--- START ---

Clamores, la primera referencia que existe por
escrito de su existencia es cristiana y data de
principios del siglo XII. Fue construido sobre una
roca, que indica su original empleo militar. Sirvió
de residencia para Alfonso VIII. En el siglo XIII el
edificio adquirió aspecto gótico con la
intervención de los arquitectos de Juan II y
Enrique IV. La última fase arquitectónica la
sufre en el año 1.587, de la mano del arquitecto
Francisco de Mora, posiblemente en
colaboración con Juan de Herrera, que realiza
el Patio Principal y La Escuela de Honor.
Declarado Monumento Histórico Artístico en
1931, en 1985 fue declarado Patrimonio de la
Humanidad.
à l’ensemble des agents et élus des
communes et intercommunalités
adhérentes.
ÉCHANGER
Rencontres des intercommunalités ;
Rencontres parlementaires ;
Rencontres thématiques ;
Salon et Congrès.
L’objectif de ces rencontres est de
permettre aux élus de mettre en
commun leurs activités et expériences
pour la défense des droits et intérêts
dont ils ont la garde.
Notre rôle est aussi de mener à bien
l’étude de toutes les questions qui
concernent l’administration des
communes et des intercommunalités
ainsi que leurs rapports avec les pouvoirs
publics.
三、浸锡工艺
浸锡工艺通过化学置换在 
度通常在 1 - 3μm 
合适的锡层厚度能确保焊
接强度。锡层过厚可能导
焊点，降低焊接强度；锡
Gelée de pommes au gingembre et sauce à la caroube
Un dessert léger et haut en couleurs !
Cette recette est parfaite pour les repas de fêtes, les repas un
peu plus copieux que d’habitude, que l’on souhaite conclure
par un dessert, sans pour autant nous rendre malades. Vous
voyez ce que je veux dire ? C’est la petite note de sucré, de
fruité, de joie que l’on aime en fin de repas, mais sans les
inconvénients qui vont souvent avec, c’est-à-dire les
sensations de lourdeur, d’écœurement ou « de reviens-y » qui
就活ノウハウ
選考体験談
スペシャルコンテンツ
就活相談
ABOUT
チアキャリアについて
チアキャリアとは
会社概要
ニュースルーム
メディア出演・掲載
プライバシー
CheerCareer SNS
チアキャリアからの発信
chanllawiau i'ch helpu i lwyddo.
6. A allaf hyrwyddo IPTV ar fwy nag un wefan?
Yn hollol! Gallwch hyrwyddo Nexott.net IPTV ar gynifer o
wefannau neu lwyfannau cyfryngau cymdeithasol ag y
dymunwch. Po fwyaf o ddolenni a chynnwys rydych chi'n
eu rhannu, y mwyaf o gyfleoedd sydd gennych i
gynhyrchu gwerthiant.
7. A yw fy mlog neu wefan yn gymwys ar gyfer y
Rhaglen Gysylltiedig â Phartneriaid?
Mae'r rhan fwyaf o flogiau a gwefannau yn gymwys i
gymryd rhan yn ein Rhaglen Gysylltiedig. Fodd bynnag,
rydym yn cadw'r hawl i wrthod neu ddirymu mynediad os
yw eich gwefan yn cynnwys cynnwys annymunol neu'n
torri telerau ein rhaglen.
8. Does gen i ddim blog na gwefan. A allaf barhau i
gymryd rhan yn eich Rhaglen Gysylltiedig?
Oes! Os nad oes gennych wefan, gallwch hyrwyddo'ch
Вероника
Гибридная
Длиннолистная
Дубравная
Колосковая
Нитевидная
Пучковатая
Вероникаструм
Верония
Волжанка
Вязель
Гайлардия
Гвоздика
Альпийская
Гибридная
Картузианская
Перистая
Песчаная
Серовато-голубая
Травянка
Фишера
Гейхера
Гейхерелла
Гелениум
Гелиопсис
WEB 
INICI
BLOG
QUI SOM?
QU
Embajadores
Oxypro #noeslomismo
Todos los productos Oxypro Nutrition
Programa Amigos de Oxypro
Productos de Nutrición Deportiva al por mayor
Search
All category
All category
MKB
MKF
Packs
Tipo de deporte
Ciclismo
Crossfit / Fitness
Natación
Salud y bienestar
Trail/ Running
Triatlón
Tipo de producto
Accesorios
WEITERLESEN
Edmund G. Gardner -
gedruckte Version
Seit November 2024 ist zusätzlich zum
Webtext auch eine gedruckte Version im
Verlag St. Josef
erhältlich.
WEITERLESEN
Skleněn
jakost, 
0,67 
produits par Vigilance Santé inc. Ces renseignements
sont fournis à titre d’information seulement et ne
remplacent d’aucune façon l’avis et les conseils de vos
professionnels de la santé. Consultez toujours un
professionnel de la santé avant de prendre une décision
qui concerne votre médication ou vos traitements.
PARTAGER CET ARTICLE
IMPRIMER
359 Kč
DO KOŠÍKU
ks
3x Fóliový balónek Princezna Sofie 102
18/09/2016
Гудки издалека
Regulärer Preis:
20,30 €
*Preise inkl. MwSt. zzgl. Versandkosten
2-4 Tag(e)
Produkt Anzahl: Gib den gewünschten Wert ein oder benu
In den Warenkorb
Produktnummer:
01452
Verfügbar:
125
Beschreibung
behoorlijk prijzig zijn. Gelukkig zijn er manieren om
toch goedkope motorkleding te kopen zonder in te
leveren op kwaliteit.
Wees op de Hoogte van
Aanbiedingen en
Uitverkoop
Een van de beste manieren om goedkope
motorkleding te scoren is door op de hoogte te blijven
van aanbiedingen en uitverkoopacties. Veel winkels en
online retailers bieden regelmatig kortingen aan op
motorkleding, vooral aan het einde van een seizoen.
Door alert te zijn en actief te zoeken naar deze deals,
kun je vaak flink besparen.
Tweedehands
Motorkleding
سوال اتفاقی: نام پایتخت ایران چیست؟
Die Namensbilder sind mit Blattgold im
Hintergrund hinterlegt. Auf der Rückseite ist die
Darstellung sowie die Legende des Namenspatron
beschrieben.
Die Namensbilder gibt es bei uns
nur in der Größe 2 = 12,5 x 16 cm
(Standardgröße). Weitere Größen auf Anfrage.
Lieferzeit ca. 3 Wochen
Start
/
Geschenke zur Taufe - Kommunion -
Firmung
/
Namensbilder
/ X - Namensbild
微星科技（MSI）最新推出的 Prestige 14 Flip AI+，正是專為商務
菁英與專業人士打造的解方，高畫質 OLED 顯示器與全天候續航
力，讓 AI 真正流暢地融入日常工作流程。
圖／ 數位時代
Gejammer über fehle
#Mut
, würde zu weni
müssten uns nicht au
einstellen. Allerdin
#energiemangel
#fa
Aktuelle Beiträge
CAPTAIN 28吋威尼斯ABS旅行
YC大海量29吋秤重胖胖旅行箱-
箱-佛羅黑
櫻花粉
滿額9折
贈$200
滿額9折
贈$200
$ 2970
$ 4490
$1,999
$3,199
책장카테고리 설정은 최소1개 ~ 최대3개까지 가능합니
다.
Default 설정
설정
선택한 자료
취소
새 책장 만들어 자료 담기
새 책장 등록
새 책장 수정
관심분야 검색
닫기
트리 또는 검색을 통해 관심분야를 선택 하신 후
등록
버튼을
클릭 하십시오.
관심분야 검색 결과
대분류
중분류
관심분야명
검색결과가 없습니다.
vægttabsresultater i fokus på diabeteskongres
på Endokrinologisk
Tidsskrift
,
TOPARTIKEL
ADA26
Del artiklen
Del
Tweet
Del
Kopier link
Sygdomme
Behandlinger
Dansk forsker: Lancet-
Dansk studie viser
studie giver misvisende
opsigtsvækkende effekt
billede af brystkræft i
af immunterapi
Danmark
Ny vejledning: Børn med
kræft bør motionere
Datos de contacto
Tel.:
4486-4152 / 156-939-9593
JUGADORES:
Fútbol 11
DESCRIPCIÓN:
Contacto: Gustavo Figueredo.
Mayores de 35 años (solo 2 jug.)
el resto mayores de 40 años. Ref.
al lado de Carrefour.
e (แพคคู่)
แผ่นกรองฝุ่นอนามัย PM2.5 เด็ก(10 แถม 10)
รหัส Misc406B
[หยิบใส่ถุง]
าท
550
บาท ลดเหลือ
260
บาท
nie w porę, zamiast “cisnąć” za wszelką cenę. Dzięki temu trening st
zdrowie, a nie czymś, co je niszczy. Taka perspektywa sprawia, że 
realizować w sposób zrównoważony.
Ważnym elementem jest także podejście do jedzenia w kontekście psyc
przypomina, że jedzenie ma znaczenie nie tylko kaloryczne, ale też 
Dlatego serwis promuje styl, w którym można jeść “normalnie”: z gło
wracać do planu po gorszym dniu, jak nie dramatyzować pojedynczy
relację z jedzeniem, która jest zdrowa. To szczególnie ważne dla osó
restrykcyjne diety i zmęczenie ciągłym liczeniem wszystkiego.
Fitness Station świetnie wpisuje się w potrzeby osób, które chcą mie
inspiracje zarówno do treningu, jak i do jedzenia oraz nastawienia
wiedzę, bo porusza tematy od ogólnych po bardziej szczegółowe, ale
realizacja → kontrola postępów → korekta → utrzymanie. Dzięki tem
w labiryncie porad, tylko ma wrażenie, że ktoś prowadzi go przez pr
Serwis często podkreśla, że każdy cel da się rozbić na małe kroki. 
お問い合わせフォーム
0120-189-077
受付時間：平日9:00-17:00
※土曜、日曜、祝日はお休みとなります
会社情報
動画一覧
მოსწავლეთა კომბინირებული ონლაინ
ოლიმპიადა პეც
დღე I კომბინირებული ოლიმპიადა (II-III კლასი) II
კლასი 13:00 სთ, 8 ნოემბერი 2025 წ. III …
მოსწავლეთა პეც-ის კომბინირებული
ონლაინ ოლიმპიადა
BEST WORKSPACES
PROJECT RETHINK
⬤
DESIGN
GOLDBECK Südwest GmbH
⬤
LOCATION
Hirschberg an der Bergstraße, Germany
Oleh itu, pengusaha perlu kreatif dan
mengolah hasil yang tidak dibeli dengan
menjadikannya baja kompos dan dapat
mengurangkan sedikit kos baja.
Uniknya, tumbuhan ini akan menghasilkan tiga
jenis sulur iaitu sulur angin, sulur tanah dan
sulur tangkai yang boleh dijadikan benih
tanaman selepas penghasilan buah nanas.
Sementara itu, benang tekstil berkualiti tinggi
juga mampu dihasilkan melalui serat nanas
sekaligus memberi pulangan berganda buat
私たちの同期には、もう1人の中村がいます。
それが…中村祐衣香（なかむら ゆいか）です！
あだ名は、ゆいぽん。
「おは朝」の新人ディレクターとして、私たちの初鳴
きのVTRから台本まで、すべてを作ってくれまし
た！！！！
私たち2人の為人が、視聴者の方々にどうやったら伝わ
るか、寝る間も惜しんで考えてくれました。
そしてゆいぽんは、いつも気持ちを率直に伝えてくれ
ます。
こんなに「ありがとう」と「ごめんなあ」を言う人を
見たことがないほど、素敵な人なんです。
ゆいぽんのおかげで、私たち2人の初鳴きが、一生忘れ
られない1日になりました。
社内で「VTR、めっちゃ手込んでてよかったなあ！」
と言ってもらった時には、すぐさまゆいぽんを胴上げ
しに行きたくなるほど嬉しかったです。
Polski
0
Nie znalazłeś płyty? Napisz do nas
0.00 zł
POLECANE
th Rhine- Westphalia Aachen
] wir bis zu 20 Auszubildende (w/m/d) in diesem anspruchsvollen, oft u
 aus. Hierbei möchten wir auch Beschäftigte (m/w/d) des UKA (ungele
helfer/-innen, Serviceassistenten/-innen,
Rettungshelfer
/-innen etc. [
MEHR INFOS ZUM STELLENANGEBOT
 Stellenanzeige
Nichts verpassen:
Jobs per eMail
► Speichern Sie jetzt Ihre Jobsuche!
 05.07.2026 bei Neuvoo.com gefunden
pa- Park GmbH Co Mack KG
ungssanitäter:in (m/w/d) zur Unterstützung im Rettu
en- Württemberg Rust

--- END ---

## ASSIGNMENT
Show every line of the data in which the word "gymwys" appears.

## SOLUTION TO THE EXERCISE
7. A yw fy mlog neu wefan yn gymwys ar gyfer y
Mae'r rhan fwyaf o flogiau a gwefannau yn gymwys i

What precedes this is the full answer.